5. Poliuria dan Oligouria
Poliuria adalah gangguan pada
ginjal, dimana urine dikeluarkan sangat banyak dan encer. Sedangkan, oligouria
adalah urine yang dihasilkan sangat sedikit (Yatim, 1982).
6. Anuria
Anuria adalah kegagalan ginjal
sehingga tidak dapat membuat urine. Hal ini disebabkan oleh adanya kerusakan
pada glomerulus. Akibatnya, proses filtrasi tidak dapat dilakukan dan tidak ada
urine yang dihasilkan. Sebagai akibat terjadinya anuria, maka akan timbul
gangguan keseimbangan di dalam tubuh. Misalnya, penumpukan cairan, elektrolit,
dan sisa-sisa metabolisme tubuh yang seharusnya keluar bersama urine. Keadaan
inilah yang akan memberikan gambaran klinis daripada anuria. Tindakan
pencegahan anuria sangat penting untuk dilakukan. Misalnya, pada keadaan yang
memungkinkan terjadinya anuria tinggi, pemberian cairan untuk tubuh harus
selalu diusahakan sebelum anuria terjadi (Yatim, 1982).
IV. KESIMPULAN
Berdasarkan hasil praktikum dan
pembahasan acara analisis filtrasi ginjal dapat disimpulkan bahwa :
1.
Ginjal mamalia terbagi menjadi dua bagian yang sangat
penting, yaitu : Glomerulus dan Nefron.
2.
Nefron berfungsi sebagai alat filtrasi pada mamalia, yang
sangat penting bagi tubuh karena akan membersihkan senyawa-senyawa sisa
metabolisme.
3.
Hasil filtrasi dari nefron akan berubah menjadi lebih
jernih, berbeda dengan sebelum filtrasi yang memiliki warna lebih pekat.
4.
Percobaan sederhana yang dilakukan kelompok 2 berhasil
karena, warna yang ditimbulkan setelah filtrasi menjadi lebih jernih
dibandingkan dengan larutan kontrol.
DAFTAR REFERENSI
Anshori.
1988. Biologi Jilid I. Geneca Exat.
Bandung.
Biggs, A. 1999. Biology :
The Dynamic of Life.
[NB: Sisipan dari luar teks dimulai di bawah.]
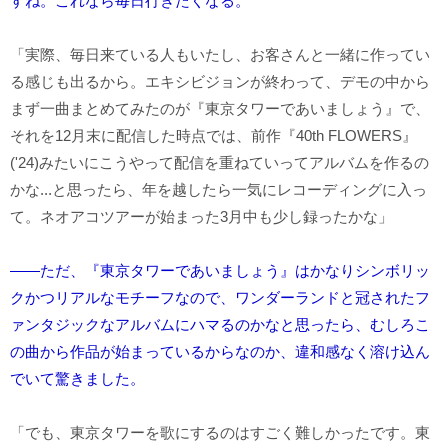
すね。これなら毎日行きたくなる。
「実際、毎日来ている人もいたし、お客さんと一緒に作ってい
る感じも出るから。エキシビジョンが終わって、デモの中から
まず一曲まとめてみたのが『東京タワーであいましょう』で、
それを12月末に配信した時点では、前作『40th FLOWERS』
('24)みたいにこうやって配信を重ねていってアルバムを作るの
かな...と思ったら、年を越したら一気にレコーディングに入っ
て。ネオアコツアーが始まった3月中も少し録ったかな」
――ただ、『東京タワーであいましょう』はかなりシンボリッ
クかつリアルなモチーフなので、ワンダーランドと冠されたフ
ァンタジックなアルバムにハマるのかなと思ったら、むしろこ
の曲から作品が始まっているからなのか、違和感なく溶け込ん
でいて驚きました。
「でも、東京タワーを歌にするのはすごく難しかったです。東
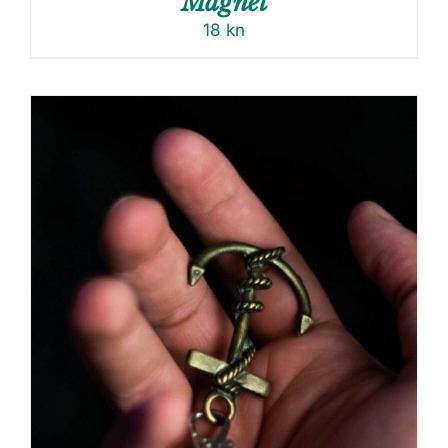
Magnet
18
kn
Merrill Publishing Company, United States of America.
Dahelmi.
Ms. 1991. Fisiologi Hewan.
Universitas Andalas. Padang.
Danuri Hasim, 2009. Analisis
Enzim Alanin Amino Transferase, Aspartat Amino Transferase (ASAT), Urea Darah,
Dan HistopatologisHati Dan Ginjal Tikus Putih Galur Sprague-Dawley Setelah
Pemberian Angkak. Jurnal Teknologi dan
Industri Pangan Vol. XX No. 1.
Djuanda,
T. 1980. Pengantar Anatomi Perbandingan
Vertebrata. Armico:Bandung.
Kee,
L. 2001. Biology : The Living Science.
Person Education Asia, Ltd., Singapore.
Lestari Silvia Ajeng Puji, Agus Mulyono. 2010. Analisis citra ginjal untuk
identifikasi sel piknosis dan sel nekrosis.
Rivai,
Harrizul. 1995. Asas Pemeriksaan Kimia.
Penerbit UI. Jakarta.
Syaifuddin. 1997. Anatomi
Fisiologi. ECG.
Syed S.Abbasali, R.A Joshi,N.G. Herekar, 2012. Histogenesis
of Kidney in Human Fetuses. International
Journal of Recent Trends in Science And Technology, ISSN 2277-2812 E-ISSN
2249-8109, Volume 3, Issue 2, pp 44-48.
Wariyono, Sukis dan Muharomah,
Yani. 2008. Mari Belajar Ilmu Sekitar
Alam; Panduan Belajar IPA Terpadu untuk Kelas IX SMP/MTS. Jakarta, Pusat
Perbukuan Departemen Pendidikan Nasional.
Yatim,
W. 1982. Biologi Modern. Tarsito: Bandung.